(Dataset content begins)
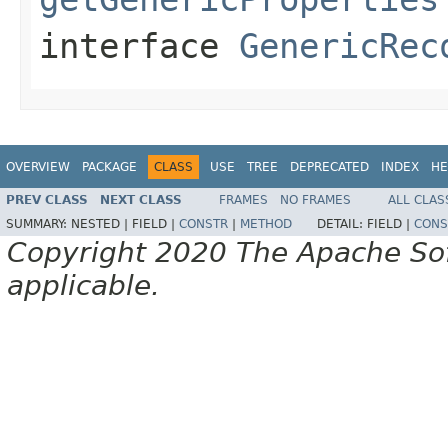
interface
GenericRec
OVERVIEW
PACKAGE
CLASS
USE
TREE
DEPRECATED
INDEX
HE
PREV CLASS
NEXT CLASS
FRAMES
NO FRAMES
ALL CLAS
SUMMARY:
NESTED |
FIELD |
CONSTR
|
METHOD
DETAIL:
FIELD |
CONS
Copyright 2020 The Apache Soft
applicable.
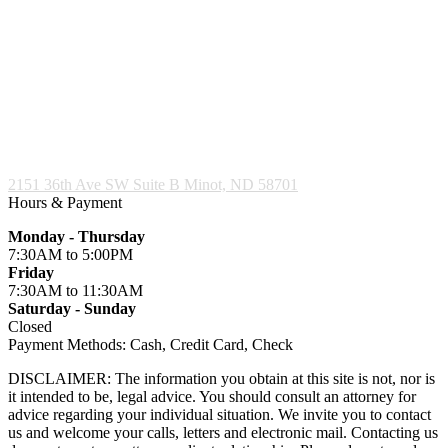
2151 36th Ave SW Suite B
Minot, ND 58701
Hours & Payment
Monday - Thursday
7:30AM
to 5:00PM
Friday
7:30AM
to 11:30AM
Saturday - Sunday
Closed
Payment Methods:
Cash, Credit Card, Check
DISCLAIMER: The information you obtain at this site is not, nor is
it intended to be, legal advice. You should consult an attorney for
advice regarding your individual situation. We invite you to contact
us and welcome your calls, letters and electronic mail. Contacting us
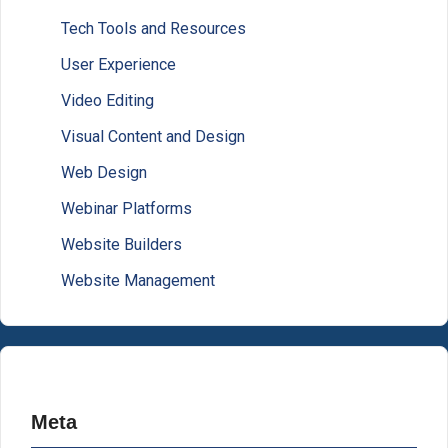
Tech Tools and Resources
User Experience
Video Editing
Visual Content and Design
Web Design
Webinar Platforms
Website Builders
Website Management
Meta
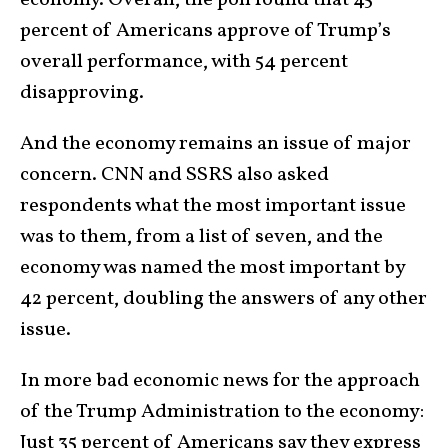
percent of Americans approve of Trump’s
overall performance, with 54 percent
disapproving.
And the economy remains an issue of major
concern. CNN and SSRS also asked
respondents what the most important issue
was to them, from a list of seven, and the
economy was named the most important by
42 percent, doubling the answers of any other
issue.
In more bad economic news for the approach
of the Trump Administration to the economy:
Just 35 percent of Americans say they express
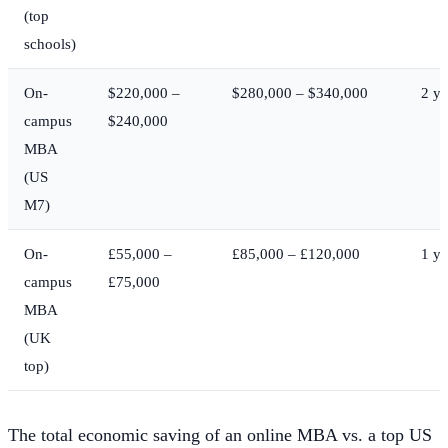
(top
schools)
On-
$220,000 –
$280,000 – $340,000
2 ye
campus
$240,000
MBA
(US
M7)
On-
£55,000 –
£85,000 – £120,000
1 ye
campus
£75,000
MBA
(UK
top)
The total economic saving of an online MBA vs. a top US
(Dataset content ends)
§ Goal of the exercise:
Duplicate every line of the listing above word for word, leaving out the pictures.

§ Solution:
interface
GenericRec
OVERVIEW
PACKAGE
CLASS
USE
TREE
DEPRECATED
INDEX
HE
PREV CLASS
NEXT CLASS
FRAMES
NO FRAMES
ALL CLAS
SUMMARY:
NESTED |
FIELD |
CONSTR
|
METHOD
DETAIL:
FIELD |
CONS
Copyright 2020 The Apache Soft
applicable.
2151 36th Ave SW Suite B
Minot, ND 58701
Hours & Payment
Monday - Thursday
7:30AM
to 5:00PM
Friday
7:30AM
to 11:30AM
Saturday - Sunday
Closed
Payment Methods:
Cash, Credit Card, Check
DISCLAIMER: The information you obtain at this site is not, nor is
it intended to be, legal advice. You should consult an attorney for
advice regarding your individual situation. We invite you to contact
us and welcome your calls, letters and electronic mail. Contacting us
Tech Tools and Resources
User Experience
Video Editing
Visual Content and Design
Web Design
Webinar Platforms
Website Builders
Website Management
Meta
percent of Americans approve of Trump’s
overall performance, with 54 percent
disapproving.
And the economy remains an issue of major
concern. CNN and SSRS also asked
respondents what the most important issue
was to them, from a list of seven, and the
economy was named the most important by
42 percent, doubling the answers of any other
issue.
In more bad economic news for the approach
of the Trump Administration to the economy:
Just 35 percent of Americans say they express
(top
schools)
On-
$220,000 –
$280,000 – $340,000
2 ye
campus
$240,000
MBA
(US
M7)
On-
£55,000 –
£85,000 – £120,000
1 ye
campus
£75,000
MBA
(UK
top)
The total economic saving of an online MBA vs. a top US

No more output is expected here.